Of particular note are some sketches by series creator Kenichiro Takaki himself, apparently designing things like the cover art and some of the event images. While the distinctive look of Senran Kagura is primarily the work of Nan Yaegashi’s heavily stylised strokes and colouring, clearly Takaki-san himself is no slouch in the art department.
The water guns are just cool, and it’s nice to get these close-up looks at them. Many of them are inspired by popular Japanese foodstuffs, especially those seen in popular media a lot. This device, for example, is based on shaved ice machines, featuring the kanji for “ice on the side as well as a flag for the vendor. The note at the bottom reveals that this gun fires matcha green tea flavoured shaved ice.
Finally, underneath all that gubbins we have the game itself. This is, of course, its European box art, complete with PEGI logo.
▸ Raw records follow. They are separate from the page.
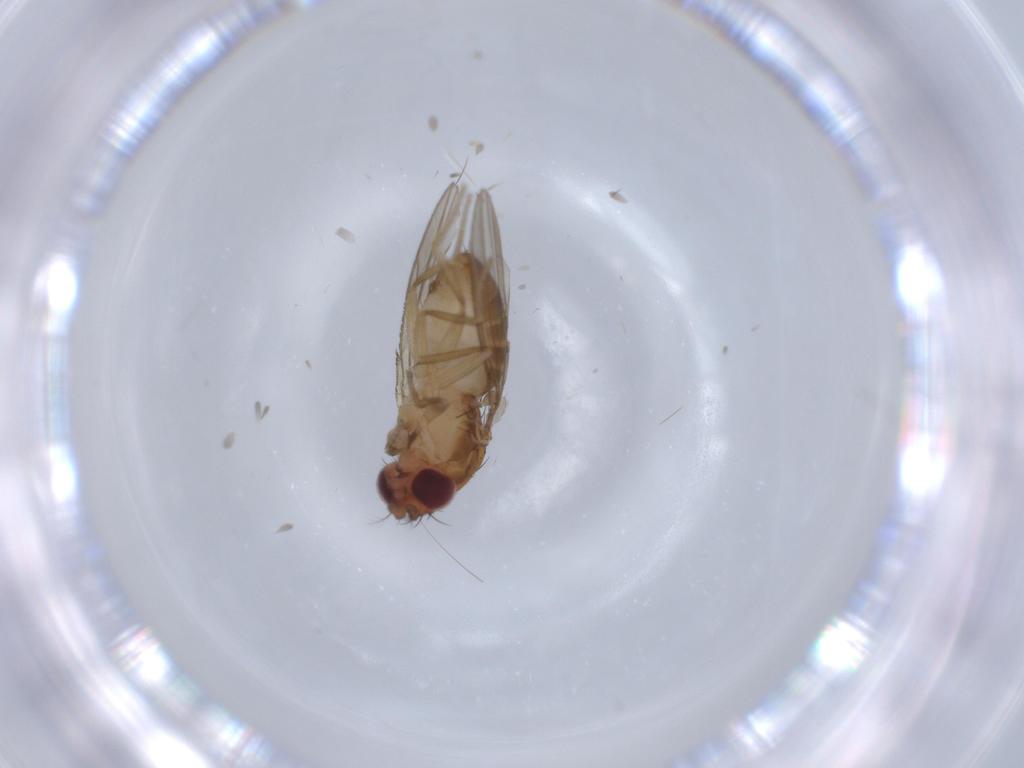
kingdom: Animalia
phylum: Arthropoda
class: Insecta
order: Diptera
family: Drosophilidae
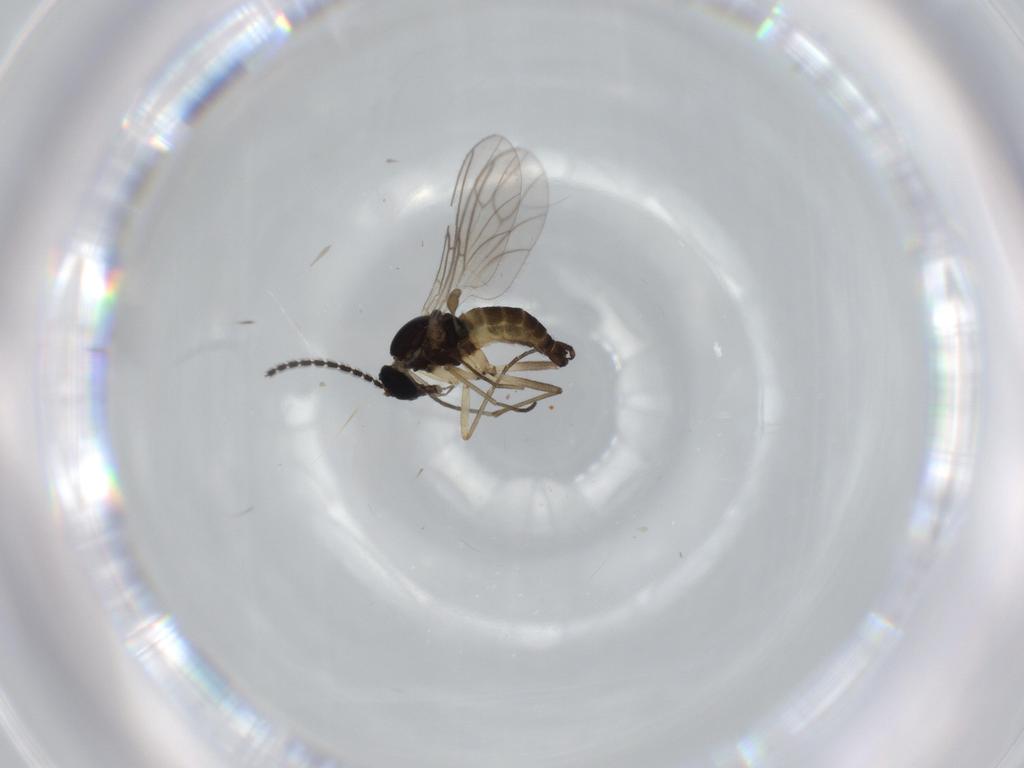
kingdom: Animalia
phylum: Arthropoda
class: Insecta
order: Diptera
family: Sciaridae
The series maintains its tradition of making heavy use of double entendre in its back-of-box blurb — even though within the games themselves, the story and characterisation tend to be played a lot more “straight” than you might expect. Note the PEGI warnings for “bad language” and “sex”, though it’s worth noting once again that while the series as a whole has sometimes ventured into vaguely provocative territory, it’s never been out and out explicit.
And finally there’s the disc itself. No reversible case inlay this time, sadly — previous installment Estival Versus had one — but the standard artwork is nice enough, and it’s great to see Renka, a character introduced in Estival Versus, given equal billing with the leaders of the other four factions in the game Miyabi, Asuka, Yumi and Homura.
So that’s Peach Beach Splash! I’m looking forward to getting stuck into the game, but since it’s a title I want to devote a month to here on MoeGamer, it may be a little while before there’s time to put pen to paper with some detailed thoughts. I’m certainly very happy with the limited edition, however — and I shall doubtless enjoy many drives to work listening to the soundtrack CD!